# Supplied passage
16. The ODPM Committee's inquiry into social cohesion, and in particular into progress since the disturbances of 2001, was announced in May 2003, and the report was published in May 2004. The Committee stressed the over-arching nature of the issue:

"Social cohesion should be seen as a long term issue to be considered by all agencies. It has been brought to prominence by the disturbances in 2001 but it should not be seen predominantly as a law and order issue. Social cohesion requires the securing of improvements in the quality of life for all citizens and should be addressed in all policies and services developed by public agencies."[17]

Other recommendations made by the Committee covered local services, regeneration programmes, education, youth provision, the needs of vulnerable people, the role of the community and voluntary sectors, and central government, including the ODPM, the Home Office and the Department of Health.

# Entries shown
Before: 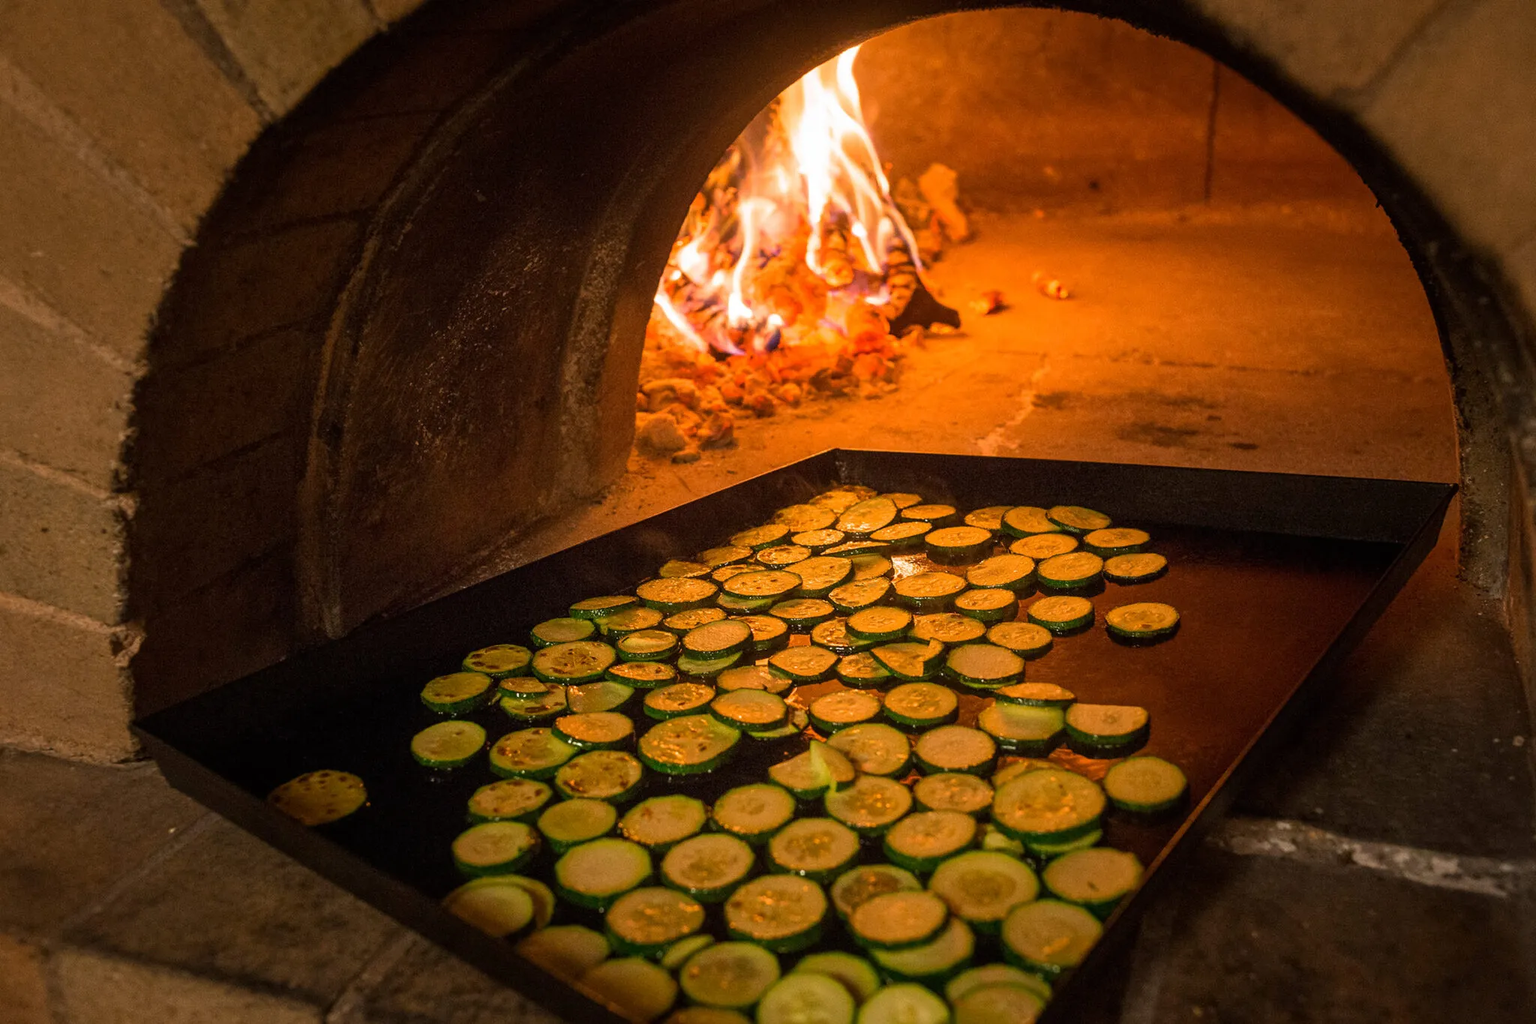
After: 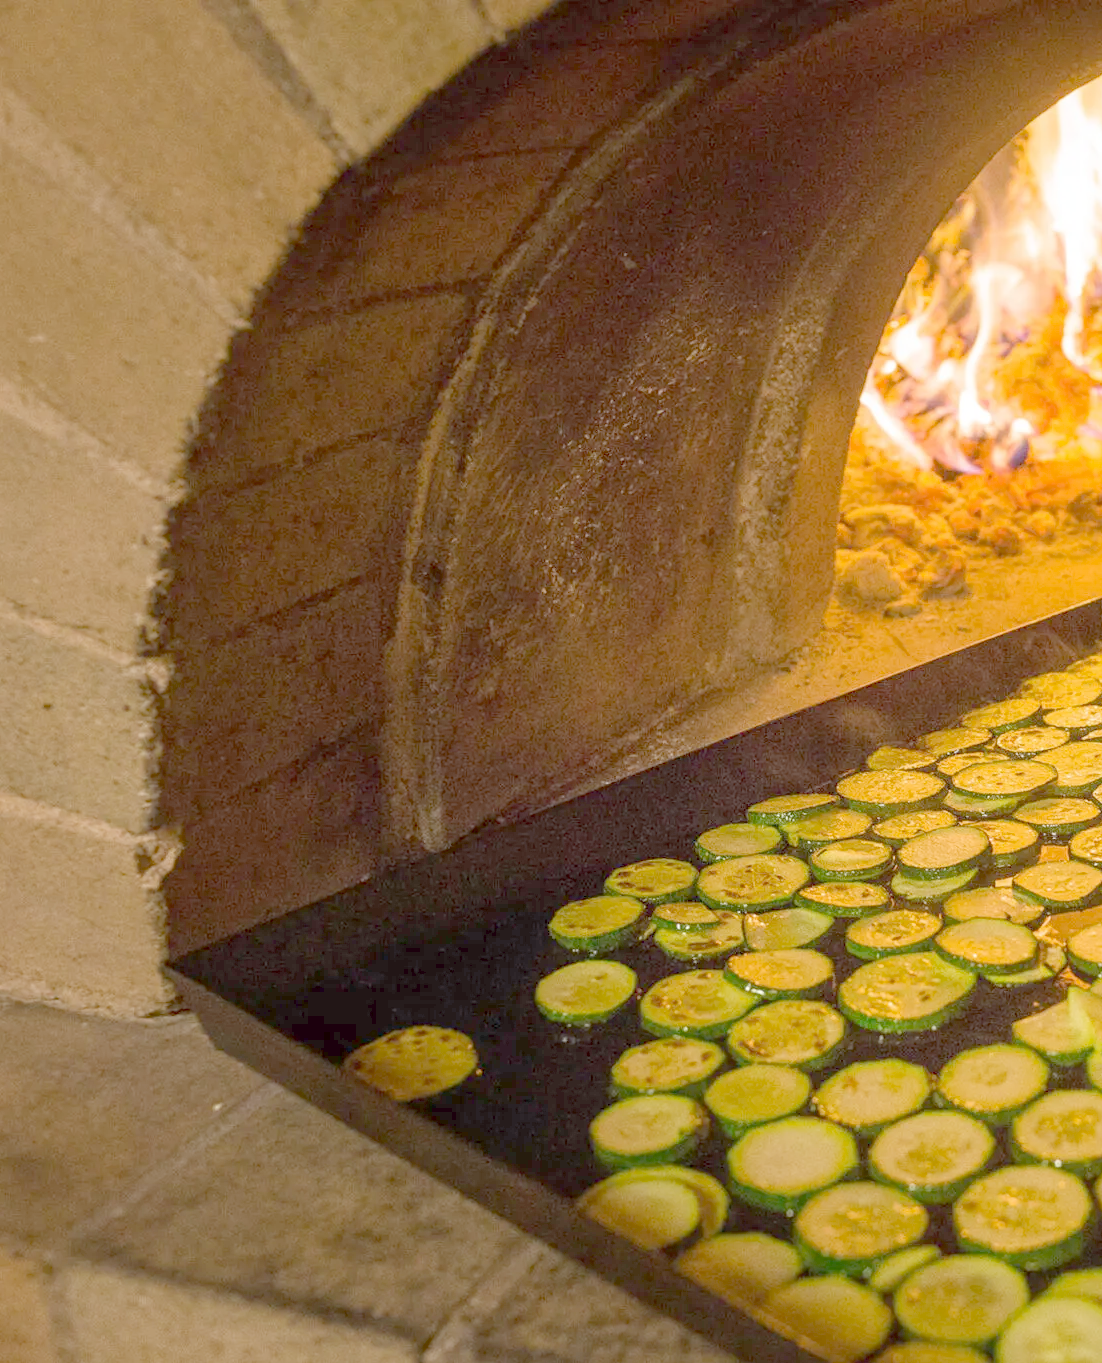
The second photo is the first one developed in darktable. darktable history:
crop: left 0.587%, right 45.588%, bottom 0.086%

--

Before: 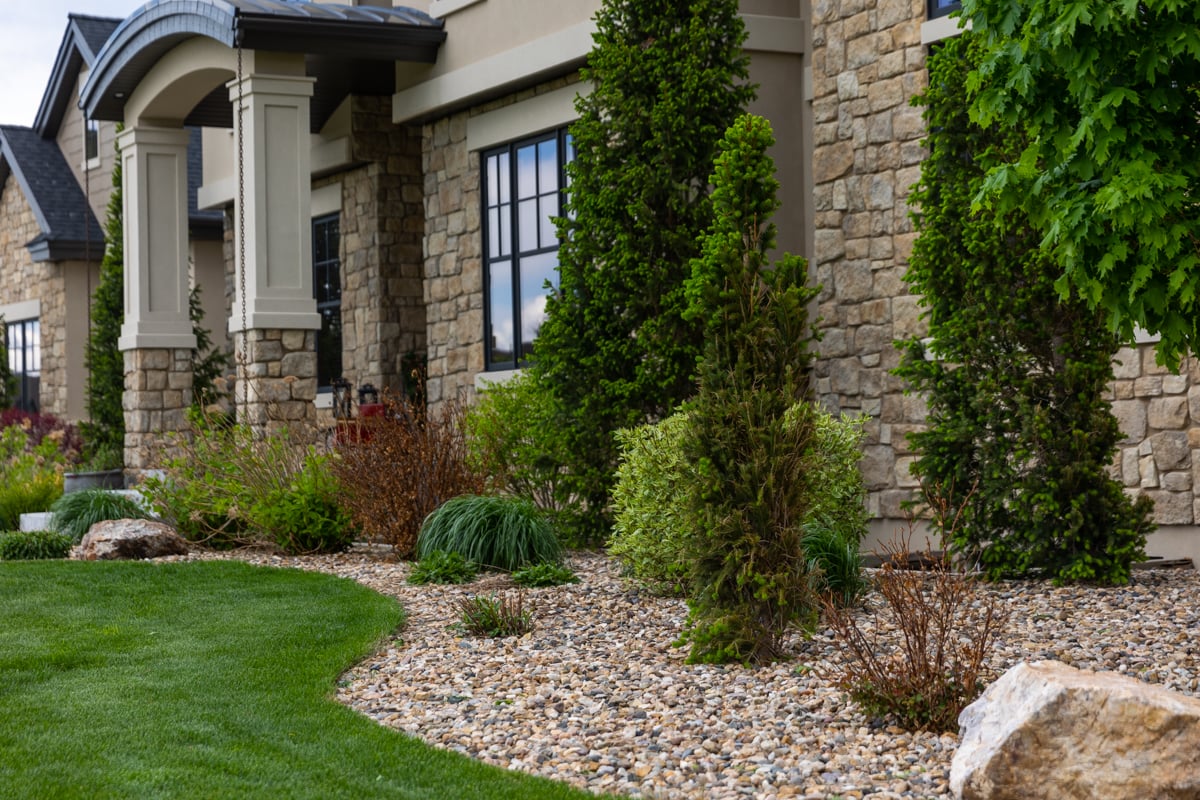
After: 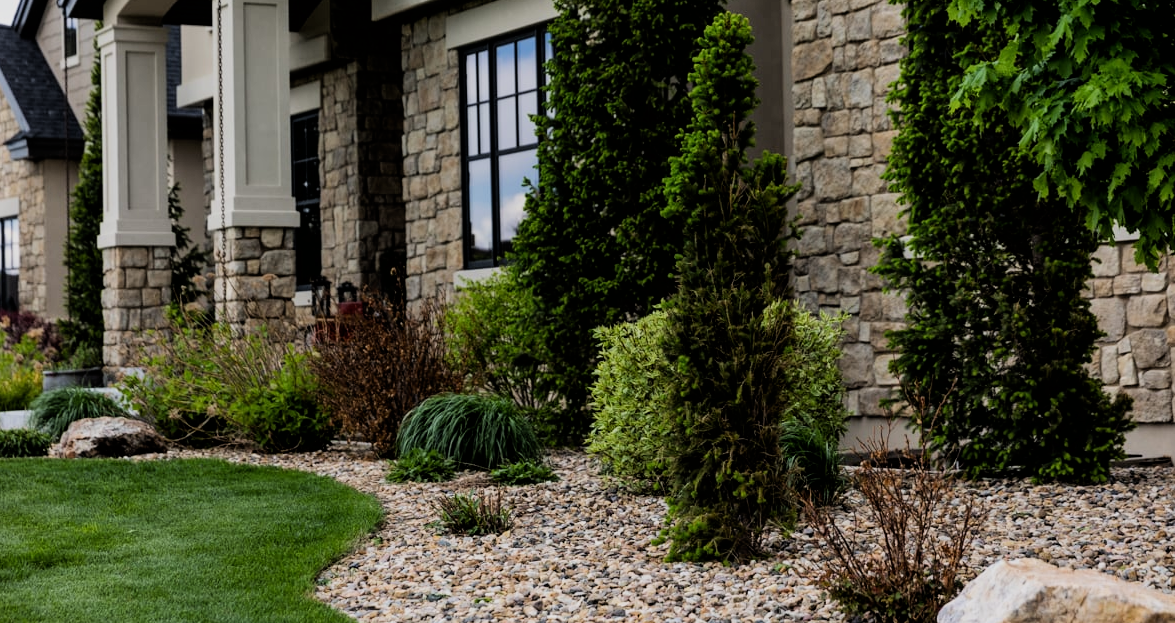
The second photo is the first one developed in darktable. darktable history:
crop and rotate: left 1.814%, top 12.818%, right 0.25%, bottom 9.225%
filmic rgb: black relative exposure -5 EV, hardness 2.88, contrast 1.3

==

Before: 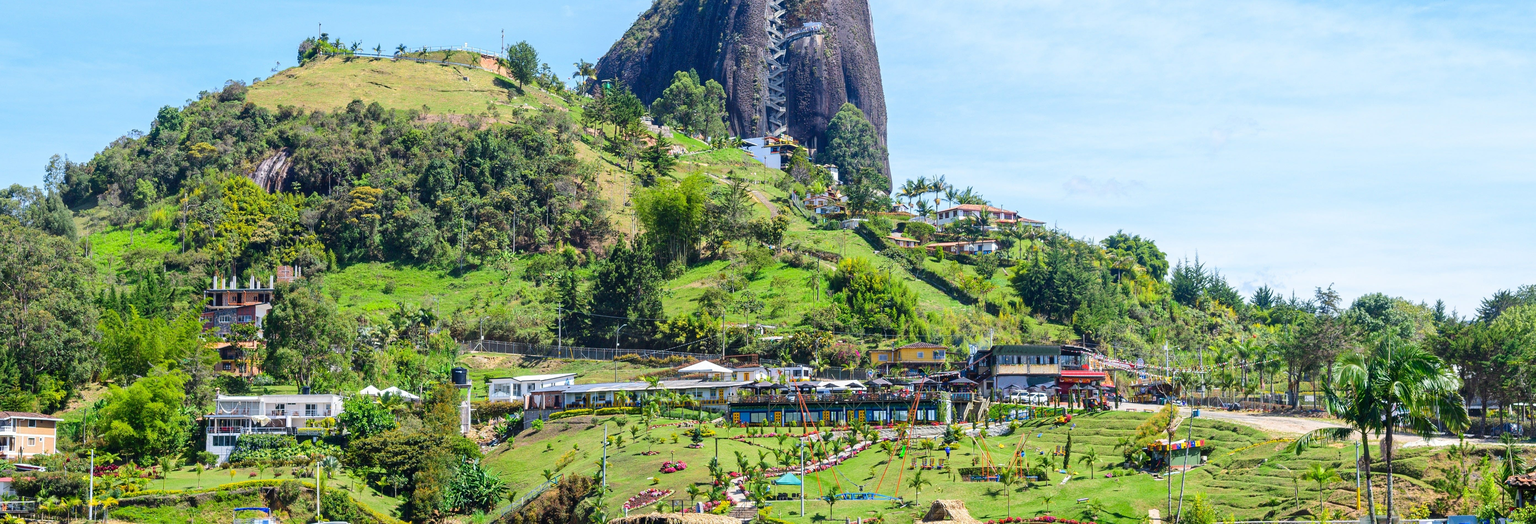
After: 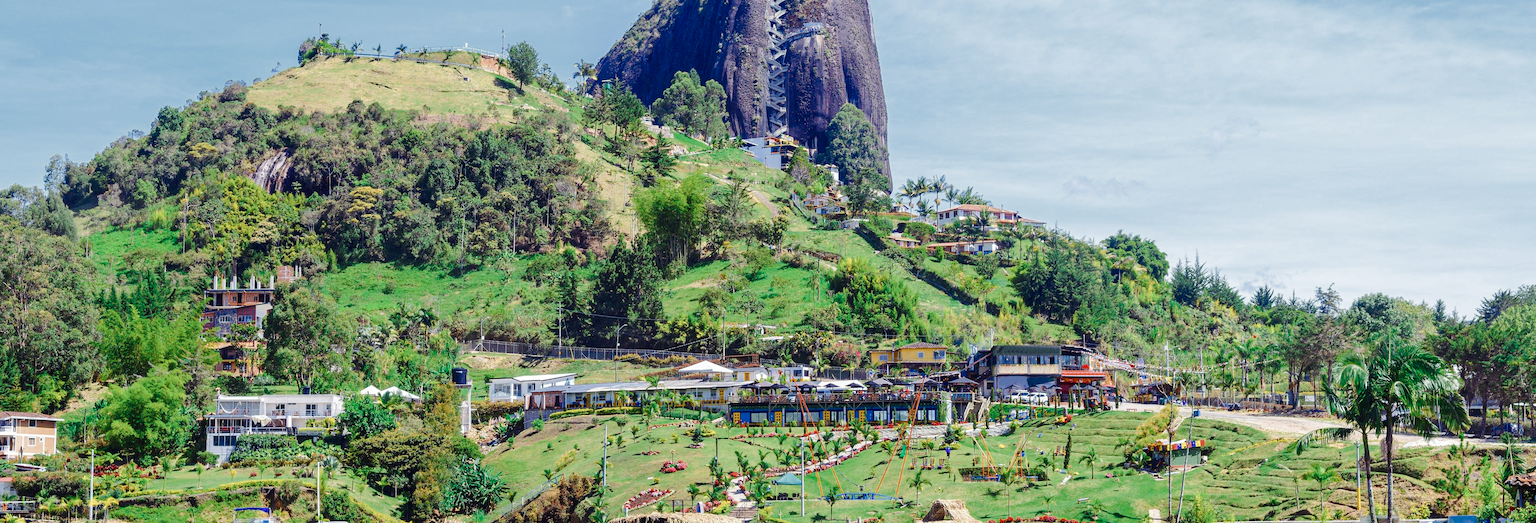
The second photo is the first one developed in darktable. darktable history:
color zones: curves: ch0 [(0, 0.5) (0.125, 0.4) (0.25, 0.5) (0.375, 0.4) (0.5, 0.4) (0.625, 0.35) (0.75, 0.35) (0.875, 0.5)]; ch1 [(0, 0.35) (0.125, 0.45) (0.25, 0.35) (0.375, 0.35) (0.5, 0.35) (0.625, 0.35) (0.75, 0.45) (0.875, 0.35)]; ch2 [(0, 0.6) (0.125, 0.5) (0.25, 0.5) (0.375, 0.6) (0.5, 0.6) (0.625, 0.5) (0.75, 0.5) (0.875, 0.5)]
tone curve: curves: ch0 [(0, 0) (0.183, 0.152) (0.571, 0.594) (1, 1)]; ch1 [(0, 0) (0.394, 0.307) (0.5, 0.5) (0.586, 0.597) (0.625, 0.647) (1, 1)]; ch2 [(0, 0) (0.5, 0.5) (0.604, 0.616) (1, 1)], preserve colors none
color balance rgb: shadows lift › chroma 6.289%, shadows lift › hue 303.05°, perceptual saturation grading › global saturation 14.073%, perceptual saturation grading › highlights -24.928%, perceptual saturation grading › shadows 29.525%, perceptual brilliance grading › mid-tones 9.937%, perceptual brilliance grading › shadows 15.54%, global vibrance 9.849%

# Given exercise A
According to the social cohesion passage, in what month and year was the Committee's report published?
# Given exercise B
Extract, word for word, the part of the social cohesion passage that begins at the words "Other recommendations made"; stop after "Department of Health.".
# Given exercise C
Extend the social cohesion passage, continuing on from its final sentence.
The entries come from a separate source, unrelated to the social cohesion passage.

# Reply A
May 2004.

# Reply B
Other recommendations made by the Committee covered local services, regeneration programmes, education, youth provision, the needs of vulnerable people, the role of the community and voluntary sectors, and central government, including the ODPM, the Home Office and the Department of Health.

# Reply C
Current government policy

17. The Government's strategy is described in the most recent strategy paper as being based on a vision of Britain in which:

18. The Home Office also say that a cohesive community is one where:

  • there is a common vision and a sense of belonging for all communities
  • the diversity of people's different backgrounds and circumstances is appreciated and positively valued
  • those from different backgrounds have similar life opportunities
  • strong and positive relationships are being developed between people from different backgrounds in the workplace, in schools and within neighbourhoods.[19]

19. Current policies focus on reducing race inequalities through a comprehensive cross-Government Public Service Agreement target to monitor and reduce race inequalities between 2005 and 2008, including specific goals to reduce perceptions of discrimination in a wide range of public services, reduce employment inequalities and monitor the progress of minority ethnic communities across major public services, from education to housing.

Regional Development Agencies

20. The eight Regional Development Agencies (RDAs) set up in the English Regions are non-departmental public bodies. According to the DTI, their primary role, along with that of a ninth RDA, the London Development Agency, is as strategic drivers of regional economic development in their region. The RDAs aim to co-ordinate regional economic development and regeneration, enable the regions to improve their relative competitiveness and reduce the imbalance that exists within and between regions.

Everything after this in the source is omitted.